The arrow for Jefferson is pointing straight up in dynasty land. The 21-year-old talent has already shown off an incredible combination of route-running goodness and contested-catch ability. There also objectively isn’t a rookie at the position with more swag at the moment. We truly are looking at one of the best rookie receivers the game has ever seen.

There will continue to be games where Cousins throws the ball fewer than 20 times and his top-two receivers inevitably don’t get the sort of high-end opportunity that their ability warrants.
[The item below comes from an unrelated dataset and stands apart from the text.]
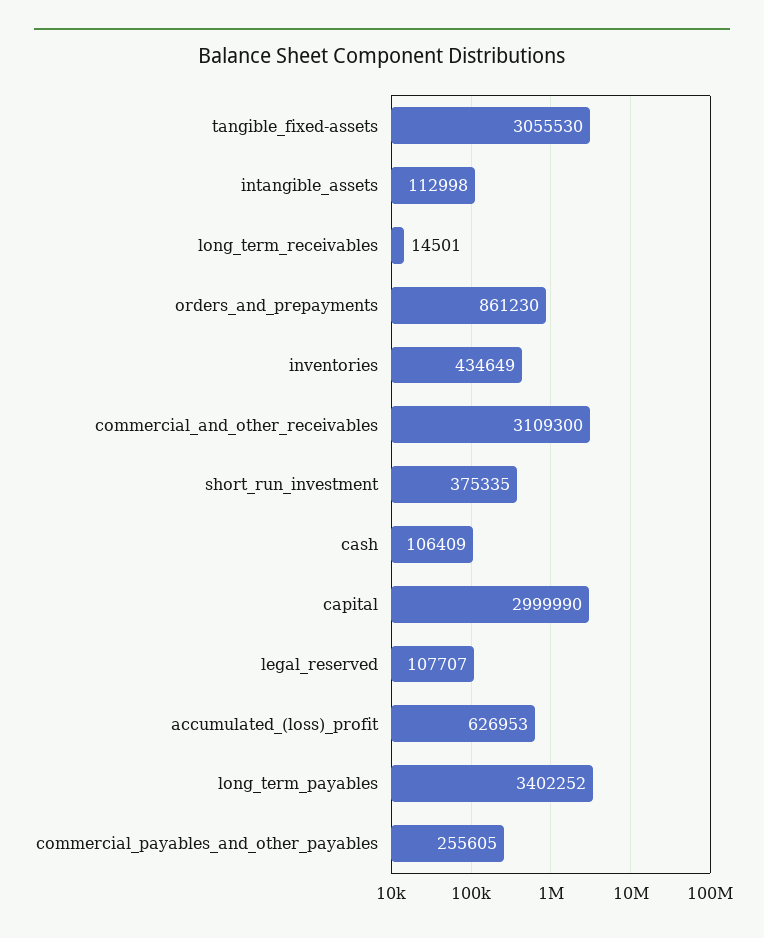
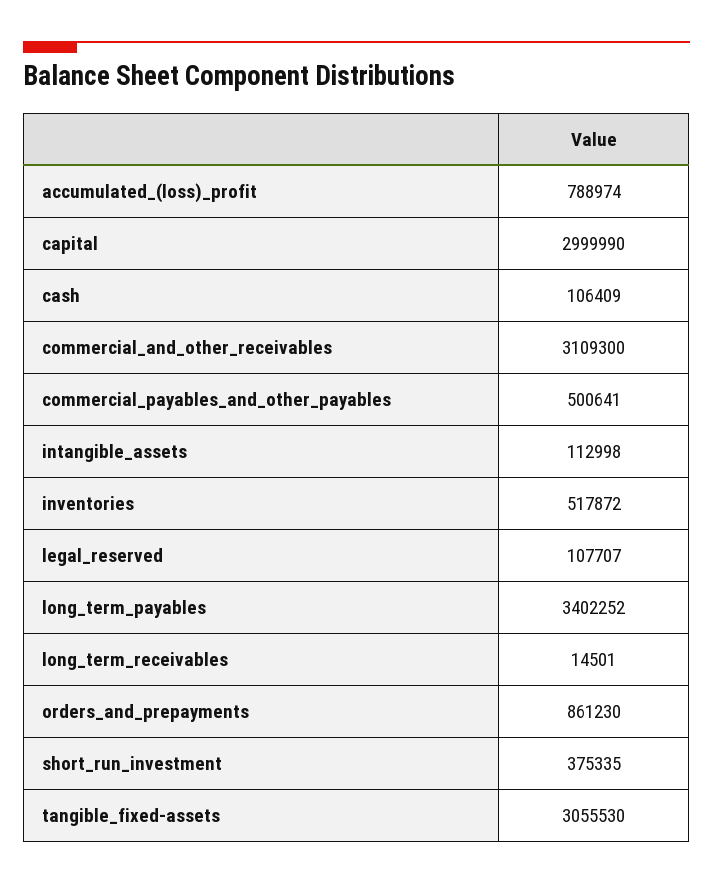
inventories: 434649 -> 517872
accumulated_(loss)_profit: 626953 -> 788974
commercial_payables_and_other_payables: 255605 -> 500641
Still, don’t mistake at-times boom-or-bust production for a boom-or-bust player; Jefferson would be the top receiver drafted in a re-rack of the 2020 draft with hindsight enabled, and I don’t think it would be much of a conversation.

There literally hasn’t been a more-efficient rookie receiver over the past decade: Jefferson’s average of 3.23 yards per route run easily surpasses previous-high marks from Year-1 receivers like Odell Beckham (2.75), A.J. Brown (2.67) and Tyreek Hill (2.67) since 2010. Nobody has averaged more yards per target than Jefferson (14.1) since the metric began being tracked in 1992 (min. 50 targets).

Somehow, Jefferson hasn’t had more than two incompletions thrown his way in a game through 10 weeks. Good things happen when Cousins throws his stud rookie receiver the ball. From an efficiency standpoint, Jefferson is basically having the best rookie season from a WR… ever. Don’t sleep on the Vikings continuing their second-half bounce-back campaign, and realize that Jefferson is a major reason for their success even if his 2020 counting numbers aren’t as absurd as his future ceiling appears to be.